As the title and cover art of Bethesda's Dreamtiger & Other Tails not-so subtly suggest, the Ohio band's latest EP (official release is May 7) is a lively foray into the ethereal. The varied instrumentation and delightfully curious orchestration are bound by a talent for colorful narrative that speaks of scattered ashes, farmer's hands, river banks, cattail whips, Mother, hearts, empty halls and handwritten letters, dreamers and lovers. The result is an engaging 20-plus minutes of storytelling, pensive lullabies for adults.
Vocalist Shanna Delaney carries each tune with a commanding presence that often sings more to Broadway than Beachland Ballroom – fitting as her performance tends to steal the show. Her dulcet tones are dynamic, leading – not adapting to – the music swirling around her. While comparisons to the twee drawl of Zooey Deschanel or Jenny Lewis are not without merit, her delivery has more in common with sometimes sultry, usually enigmatic, rarely imitative authenticity of Gillian Welch and Neko Case. The undeniably talented band – guitarist/vocalist Eric Ling; lead guitarist, vocalist, key man Jesse Sloan; bassist Dan Corby and drummer Justin Rife – find a musical cohesion and confidence that allows for studied experimentation. The whole package emanates with seemingly effortless aplomb, further lulling listeners into a contemplative submission.
"A Song for the Peasant Farmer" launches the EP with a playful punchiness. The guitars have a shimmering, angular lilt that has much in common with the creative vibrations of The National. Delaney's vocals bubble and subdue, guiding a snare-driven drill march in the final minute, tensely building to a crescendo that never arrives, though it doesn't seem anti-climatic, but rather restrained.
"Oh! How We Crane our Throats" plays up the decidedly folk stylings of the band, as loose banjo and fiddle flutter behind Delaney's buoyant effusing: Mother said / what's lost can always be found.
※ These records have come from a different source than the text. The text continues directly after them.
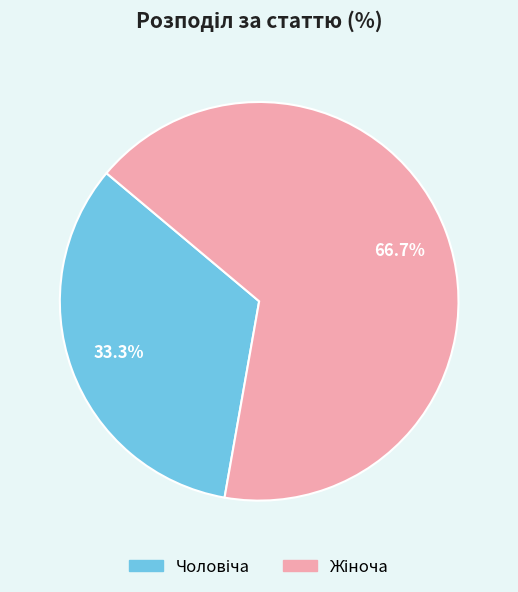

Is there any slice that represents more than half of the pie?

Yes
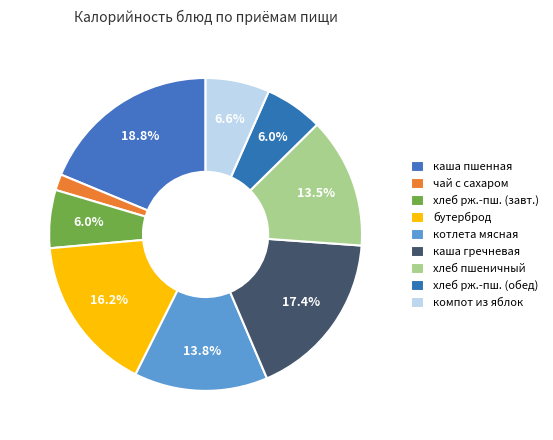

Is there a majority slice in this chart?

No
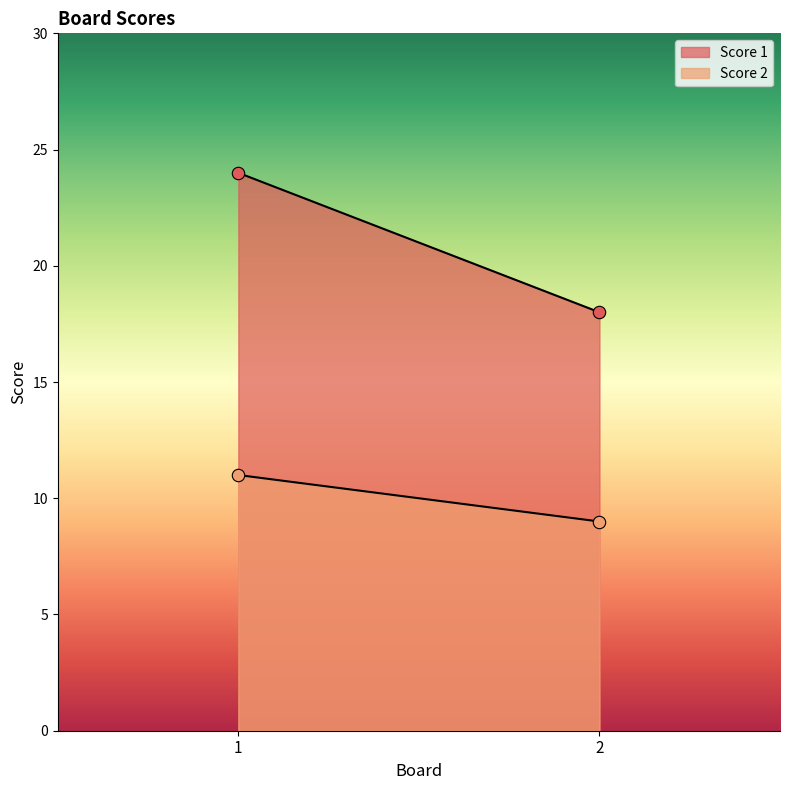

What are all the series names shown in the legend?

Score 1, Score 2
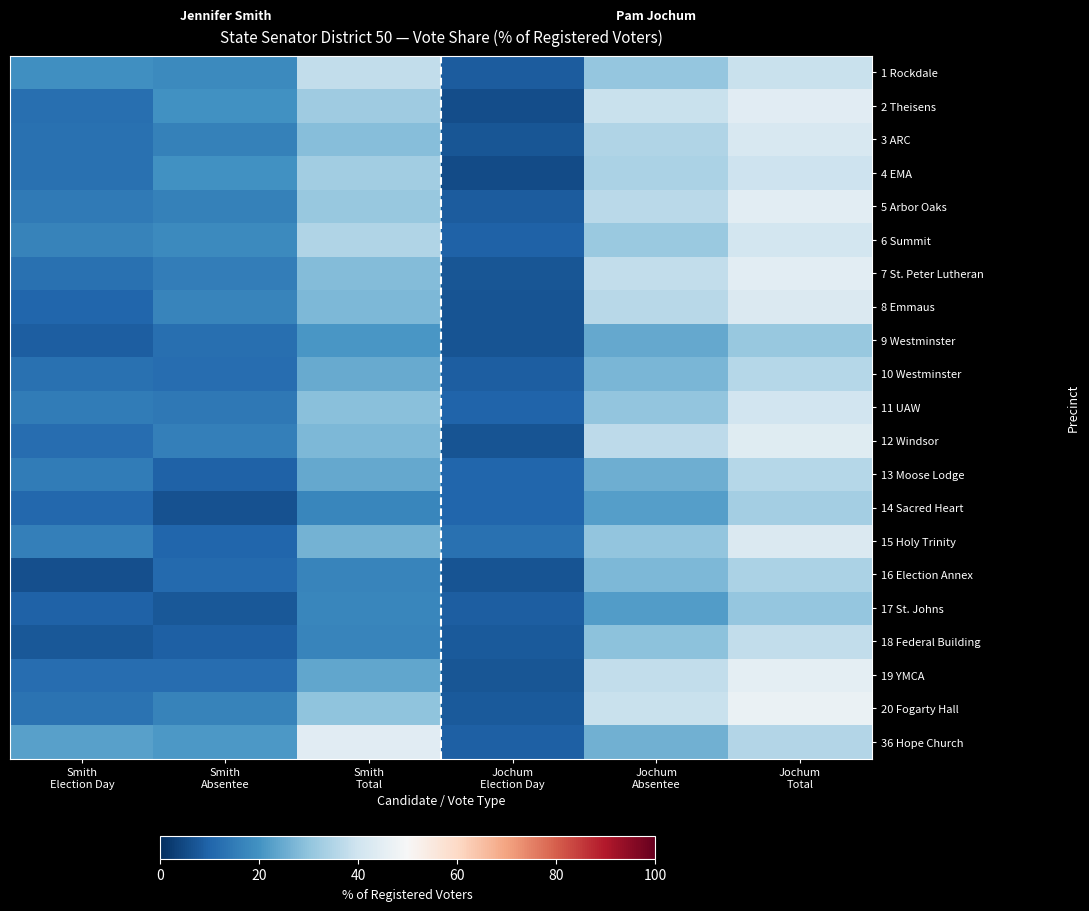

At how many categories does at least one series exceed 8?

6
The track quickly evolves, as Delaney's idiosyncratic delivery follows a shuffling clap-along sing-song that rolls with string flourishes, plucky banjo, tinging bells and percussive splashes.
The cheery disposition takes a backseat on "Homage," a haunting, crawling, harmony-laden number with ringing, repetitive acoustic picking, emotive cello, and lyrics: dear mother, don't cry / your love is strong / it carries me / all dressed up in white / dark memories flee / once trapped, now free.
Indie proclivities guide "Upon This Rock," as speedy high-hat work gives way to heartier cymbal bashing exercises; stop-start clean guitar transitions into a familiar uptempo strum, and male-female dueling vocals compete for attention.
"Dreamtiger" closes the EP with among the album's most wide-eyed imagery: 'Cause I know behind your dead eyes / there lives a dreamscape of nights /with stars that pulse in the skies / and take me under / take us under / in the light, in the light / stars erupt a thousand times. The song sings of the youthful naivety associated with hope, love and longing, and the inescapable realities of life. It's about uncovering meaning in the sublime. Two minutes in, Delaney takes center stage, the spotlight, briefly unaccompanied before being backed with more minimalist strings. It's soaring, repeating "we believe" and "we are free." It's a fitting finale to an all-to-short offering from a young band with many more stories to tell.